### Ausgewählter Text ###

In Libyen gibt es 34 Haftzentren, in denen schätzungsweise 3 200 Migranten festgehalten werden, von denen 20 - zumindest nominell - der Abteilung für die Bekämpfung der illegalen Einwanderung (DCIM) unterstehen. Die Tatsache, dass alle Haftzentren im Land von Milizen gesichert werden, ist problematisch, nicht nur, weil dies Missbrauch gegen Inhaftierte ermöglicht, sondern auch, weil die Milizen im bewaffneten Konflikt aktiv sind.

Im Tariq al-Sikka-Zentrum zum Beispiel kämpften viele der Wachleute während des Konflikts 2019-2020 auf der Seite der von den Vereinten Nationen anerkannten Regierung der Nationalen Eintracht gegen die Libysch-Arabischen Streitkräfte (LAAF). Eine weitere Miliz, die Abu-Salim-Zentrale Sicherheitstruppe (ASCS), bewacht das Abu-Salim-Haftzentrum. Diese Miliz war stark in den Konflikt involviert.

Harry Johnstone, Dominic Naish, "Can Libya’s migrant-detention system be reformed?"

Auch die durch UN-Vermittlung zustande gekommene, also nicht durch freie Wahlen, international anerkannte Einheitsregierung GNA ist eine Konfliktpartei und vergibt lukrative Regierungsaufträge an Gruppen, die sie unterstützen. Mit einem offiziellen Auftrag ändert sich der Status.

Es war schon zu Gaddafis Zeiten so, dass Sicherheitspolitik mit Milizen durchgeführt wurde, dieser "informelle Bereich" hat sich in den politischen Wirren nach der Beseitigung Gaddafis vergrößert. Sie nutzen natürlich Chancen, sich als halbstaatliche Akteure zu institutionalisieren, mit der Aussicht auf einen sicheren, regelmäßigen Geldfluss aus den staatlichen Kassen.

Die Verteilung der Macht

GNA-Innenminister Bashagha ist, wie Johnstone und Naish berichten, "mit einer Teilung der Autorität zwischen dem Leiter des DCIM, Mabrouk Abd al-Hafiz, und dem Unterstaatssekretär für Migration, Mohammed al-Shibani, konfrontiert, der enge Verbindungen zu Usama al-Juweili, dem Kommandeur der westlichen Militärregion, hat. Diese Aufteilung ist mehr als nur administrativ und deutet auf die gegenseitige Abhängigkeit von Milizenführern und Staatsbeamten bei der Verteilung der Macht hin".

In diese Parade will man keine äußeren Einfluss-Mächte dreinfahren lassen. Der Innenminister und seine nachgeordneten Funktionäre sowie die lokalen Netzwerke zählen. Das Geschäft mit den Migranten ist lukrativ. Im genannten Bericht werden als Einnahmequellen aufgezählt: staatliche Gelder für die Verwaltung der Detention Center, Zwangsarbeit der Migranten, also Sklavenarbeit, der Verkauf von Waren, die eigentlich für die Migranten oder die Lager bestimmt sind, dazu kommen Erpressung und Extra-Zahlungen für versprochene Freilassung.

### Auflistung ###

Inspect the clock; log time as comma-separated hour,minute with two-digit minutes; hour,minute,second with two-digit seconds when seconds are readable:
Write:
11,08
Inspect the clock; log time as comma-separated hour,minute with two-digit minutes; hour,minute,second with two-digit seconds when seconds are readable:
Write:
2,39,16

###
### Auflistung ###

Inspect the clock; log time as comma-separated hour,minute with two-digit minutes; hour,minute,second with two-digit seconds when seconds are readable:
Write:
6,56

###

» Arbeitsaufträge
1. Welche Miliz bewacht laut dem Text über die libyschen Haftzentren das Abu-Salim-Haftzentrum?
2. Führe den Text über die libyschen Haftzentren nach seinem letzten Satz weiter.
Die Auflistung stammt aus einer anderen Quelle.

» Die Lösungen
1. Die Abu-Salim-Zentrale Sicherheitstruppe (ASCS) bewacht das Abu-Salim-Haftzentrum.

2.
Wie groß die Einnahmen sind, darüber gibt es nach Kenntnisstand des Autors dieses Beitrags keine auch nur halbwegs verlässlichen Angaben, nicht einmal ernsthafte Schätzungen. Die Einnahmen der Milizen sind nicht für die Öffentlichkeit bestimmt und welche Journalisten können sich da Zugang verschaffen oder würden es wagen? Auch die lokalen Größen haben kein Interesse daran, ihre Deals zu verraten.

Deals

Die italienische Regierung hatte es unter Innenminister Marco Minniti (Dezember 2016 bis Juni 2018) geschafft hatte, mit Hilfe von Bürgermeistern und anderen Vermittlern das Geschäftsmodell einflussreicher Milizen von der Unterstützung der Abfahrten von Migrantenbooten in die Abwehr von solchen Abfahrten zu ändern, mit erheblichen Effekten. Dies war ein wichtiger Grund für den drastischen Rückgang der Zahlen der Migranten, die die Fahrt nach Europa versuchten (Libyen: Warlords sollen Europas Grenzen schützen?).

So dürfte in Rom ein ungefährer Erfahrungswert über Verdienstmöglichkeiten bekannt sein. Wie es wahrscheinlich auch eine politische Taktik gibt, die bestimmt, in welche Netzwerke man eingreifen will.

Es erscheint sehr wahrscheinlich, dass auch EU-Gelder, die man für die Stabilisierung Libyens ausgibt, in den Kassen von Milizen landen, sei es bei denen, die bei der Küstenwache im Spiel sind, sei es bei den Milizen, die die Aufsicht über offizielle Lager führen.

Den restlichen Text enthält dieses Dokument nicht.